Page text:
==*==
This question is related to c++ performance assembly optimization x86

The answer is


C++ programs are translated to assembly programs during the generation of machine code from the source code. It would be virtually wrong to say assembly is slower than C++. Moreover, the binary code generated differs from compiler to compiler. So a smart C++ compiler may produce binary code more optimal and efficient than a dumb assembler's code.

However I believe your profiling methodology has certain flaws. The following are general guidelines for profiling:

  1. Make sure your system is in its normal/idle state. Stop all running processes (applications) that you started or that use CPU intensively (or poll over the network).
  2. Your datasize must be greater in size.
  3. Your test must run for something more than 5-10 seconds.
  4. Do not rely on just one sample. Perform your test N times. Collect results and calculate the mean or median of the result.

The simple answer:

  • doing a MOV RBX, 3 and MUL RBX is expensive; just ADD RBX, RBX twice

  • ADD 1 is probably faster than INC here

  • MOV 2 and DIV is very expensive; just shift right

  • 64-bit code is usually noticeably slower than 32-bit code and the alignment issues are more complicated; with small programs like this you have to pack them so you are doing parallel computation to have any chance of being faster than 32-bit code

If you generate the assembly listing for your C++ program, you can see how it differs from your assembly.


You did not post the code generated by the compiler, so there' some guesswork here, but even without having seen it, one can say that this:

test rax, 1
jpe even

... has a 50% chance of mispredicting the branch, and that will come expensive.

The compiler almost certainly does both computations (which costs neglegibly more since the div/mod is quite long latency, so the multiply-add is "free") and follows up with a CMOV. Which, of course, has a zero percent chance of being mispredicted.


As a generic answer, not specifically directed at this task: In many cases, you can significantly speed up any program by making improvements at a high level. Like calculating data once instead of multiple times, avoiding unnecessary work completely, using caches in the best way, and so on. These things are much easier to do in a high level language.

Writing assembler code, it is possible to improve on what an optimising compiler does, but it is hard work. And once it's done, your code is much harder to modify, so it is much more difficult to add algorithmic improvements. Sometimes the processor has functionality that you cannot use from a high level language, inline assembly is often useful in these cases and still lets you use a high level language.

In the Euler problems, most of the time you succeed by building something, finding why it is slow, building something better, finding why it is slow, and so on and so on. That is very, very hard using assembler. A better algorithm at half the possible speed will usually beat a worse algorithm at full speed, and getting the full speed in assembler isn't trivial.
==*==
A block of data:
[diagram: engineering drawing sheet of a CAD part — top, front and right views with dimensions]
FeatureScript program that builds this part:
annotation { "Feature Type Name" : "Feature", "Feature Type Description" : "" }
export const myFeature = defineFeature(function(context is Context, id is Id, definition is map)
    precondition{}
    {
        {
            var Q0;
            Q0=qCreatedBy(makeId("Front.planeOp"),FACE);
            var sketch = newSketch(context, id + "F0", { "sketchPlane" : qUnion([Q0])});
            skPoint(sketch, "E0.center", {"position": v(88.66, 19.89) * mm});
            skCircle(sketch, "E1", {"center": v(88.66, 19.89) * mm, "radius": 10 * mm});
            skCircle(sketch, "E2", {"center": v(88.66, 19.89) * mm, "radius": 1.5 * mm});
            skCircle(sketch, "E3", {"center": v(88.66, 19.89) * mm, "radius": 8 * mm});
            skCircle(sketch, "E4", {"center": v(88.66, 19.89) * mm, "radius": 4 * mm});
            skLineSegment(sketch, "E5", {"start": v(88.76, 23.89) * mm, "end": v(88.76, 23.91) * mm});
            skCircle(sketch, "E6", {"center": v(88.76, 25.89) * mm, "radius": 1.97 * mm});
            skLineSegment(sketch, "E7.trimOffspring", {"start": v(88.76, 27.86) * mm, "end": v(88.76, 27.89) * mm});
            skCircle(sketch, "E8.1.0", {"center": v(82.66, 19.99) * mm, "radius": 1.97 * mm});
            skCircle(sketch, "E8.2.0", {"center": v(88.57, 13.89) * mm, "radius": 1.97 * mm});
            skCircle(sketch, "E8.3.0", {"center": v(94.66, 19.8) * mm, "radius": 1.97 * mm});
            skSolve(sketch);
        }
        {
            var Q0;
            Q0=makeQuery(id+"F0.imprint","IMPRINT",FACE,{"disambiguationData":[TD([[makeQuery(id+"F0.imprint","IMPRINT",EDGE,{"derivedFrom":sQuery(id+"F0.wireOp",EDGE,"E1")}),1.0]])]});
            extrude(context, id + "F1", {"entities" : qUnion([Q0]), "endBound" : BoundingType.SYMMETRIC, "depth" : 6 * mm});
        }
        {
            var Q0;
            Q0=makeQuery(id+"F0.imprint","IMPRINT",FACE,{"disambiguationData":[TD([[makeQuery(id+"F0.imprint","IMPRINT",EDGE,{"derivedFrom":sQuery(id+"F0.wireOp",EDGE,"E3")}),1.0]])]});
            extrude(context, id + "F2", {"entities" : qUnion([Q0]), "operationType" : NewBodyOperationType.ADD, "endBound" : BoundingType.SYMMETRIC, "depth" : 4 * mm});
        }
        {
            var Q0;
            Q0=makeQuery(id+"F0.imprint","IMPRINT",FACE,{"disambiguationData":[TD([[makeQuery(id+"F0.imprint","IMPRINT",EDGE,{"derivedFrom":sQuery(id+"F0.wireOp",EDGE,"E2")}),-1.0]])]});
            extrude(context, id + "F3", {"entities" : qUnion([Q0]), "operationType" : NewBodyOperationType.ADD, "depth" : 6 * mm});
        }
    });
==*==
Exercise set:
1) According to the forum thread, how long should a profiling test run?
2) Using the forum thread, explain why the compiler's approach of doing both computations and then using a CMOV costs so little.
3) Please repeat the stretch of the forum thread from "The compiler almost" through "of being mispredicted.".

Solved problems:
1) More than 5-10 seconds.

2) Doing both computations costs only negligibly more because the div/mod has quite a long latency, so the multiply-add is effectively free. The CMOV that follows has a zero percent chance of being mispredicted, unlike the branch on "test rax, 1", which mispredicts half the time.

3)
The compiler almost certainly does both computations (which costs neglegibly more since the div/mod is quite long latency, so the multiply-add is "free") and follows up with a CMOV. Which, of course, has a zero percent chance of being mispredicted.